The problem
Answer these questions from the text on root cause analysis.
(a) During an outage, what is the team's focus?
(b) What does the text call probably the most common mistake in root cause analysis?
(c) What three things might happen to senior engineers that would cost an organization its knowledge silos?

Document extract
^^^^^^^^
Best practices for root cause analysis
How to understand not just what happened but why it happened
Systems fail. These failures and outages kick off an all-too-common chain of events: upset customers, missed SLOs, lost revenue, and stressed out developers.
What sets companies apart is how they learn from outages, to more effectively and efficiently find the root cause of problems.
Root cause analysis is about understanding not just what happened but why it happened. It’s about how our assumptions about a system or services are different from reality, so that fixes address the underlying cause instead of simply rolling back the latest deployment. Effective root cause analysis helps keep customers happy, prevent lost revenue, enable continuous development velocity, improve organizational efficiency and over time, might build a more resilient tech stack.
Once you’re at the point of investigating the root cause of a problem, it’s likely because someone was complaining or something internally set off an alert. You might have had customers who are having a poor experience with an application, either because it’s slow, some features weren’t working or they can’t access it at all. During that outage, the team’s focus is on getting the application back up. That might mean first rolling back to a previous version or finding another workaround. That’s great: you should absolutely be working to first mitigate the problem.
Once the problem has been mitigated, however, it’s time to really get to work: again, root cause investigations aren’t about fixing outages. They’re about understanding why the outage happened in the first place so that teams can prevent this from occurring in the future.
It’s important to start root cause analysis with the right mindset. This means:
Free from assumptions. Everyone involved should stay open-minded to what the root cause might be, and use evidence to prove or disprove hypotheses.
Start with as large a net as possible. You’ll want to examine or have a tool that examines as many possible factors as possible. This means looking at different types of changes as well as a wide time frame — sometimes the root cause of a problem was a change that happened significantly before the incident occurred.
Drill down systematically. Your analysis should drill down with increasing granularity as you uncover more evidence. The more granular the data, the more likely you’ll be able to identify and remedy the root cause. Likewise, you’ll want to be wary of overly sampled datasets and performance monitoring and observability tools that do not capture 100% of your event data.
Probably the most common mistake when it comes to root cause analysis is the overreliance on knowledge silos. This often happens when organizations don’t have robust observability tools in place that would allow them to take a more methodical approach to investigations, starting from the big picture, looking for clues and zeroing in with increasing granularity. Here’s why knowledge silos is such a big problem.
It can’t scale. Relying on individuals to ‘know’ what happened might work if there’s one engineer and one or two services. But as complexity increases, it becomes simply impossible for any person to keep an accurate mental picture of how the system behaves in the wild.
It’s inaccurate. Relying on what a single engineer or team ‘thinks’ they know about the application can cause teams to ignore any evidence that contradicts the theory. This is especially a problem in edge use cases: If the root cause of a problem is X nine times out of ten, engineers will always assume that X is the problem. In some cases, this mindset will make it either impossible or exceptionally time-consuming to find the real root cause. When relying on knowledge silos to find a root cause, teams are prevented from keeping an open mind about the wide variety of root causes that could be the underlying root cause — from server issues to an edge-case dependency to a change in usage patterns.
It creates business risk. Relying on knowledge silos holds organizations hostage to their most senior engineers — the ‘holders’ of the knowledge silos. If those engineers get a better job offer, retire or burn out, organizations can instantly lose all of their knowledge silos, and find themselves unable to find root causes.
^^^^^^^^
Provided records
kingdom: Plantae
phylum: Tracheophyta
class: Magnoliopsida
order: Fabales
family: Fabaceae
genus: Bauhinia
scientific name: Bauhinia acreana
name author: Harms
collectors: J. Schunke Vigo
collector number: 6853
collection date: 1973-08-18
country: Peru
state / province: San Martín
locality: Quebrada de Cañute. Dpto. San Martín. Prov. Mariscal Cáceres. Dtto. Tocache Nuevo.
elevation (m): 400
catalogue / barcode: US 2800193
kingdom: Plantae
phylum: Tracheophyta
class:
^^^^^^^^
Solved problem
(a) Getting the application back up.
(b) Overreliance on knowledge silos.
(c) They might get a better job offer, retire, or burn out.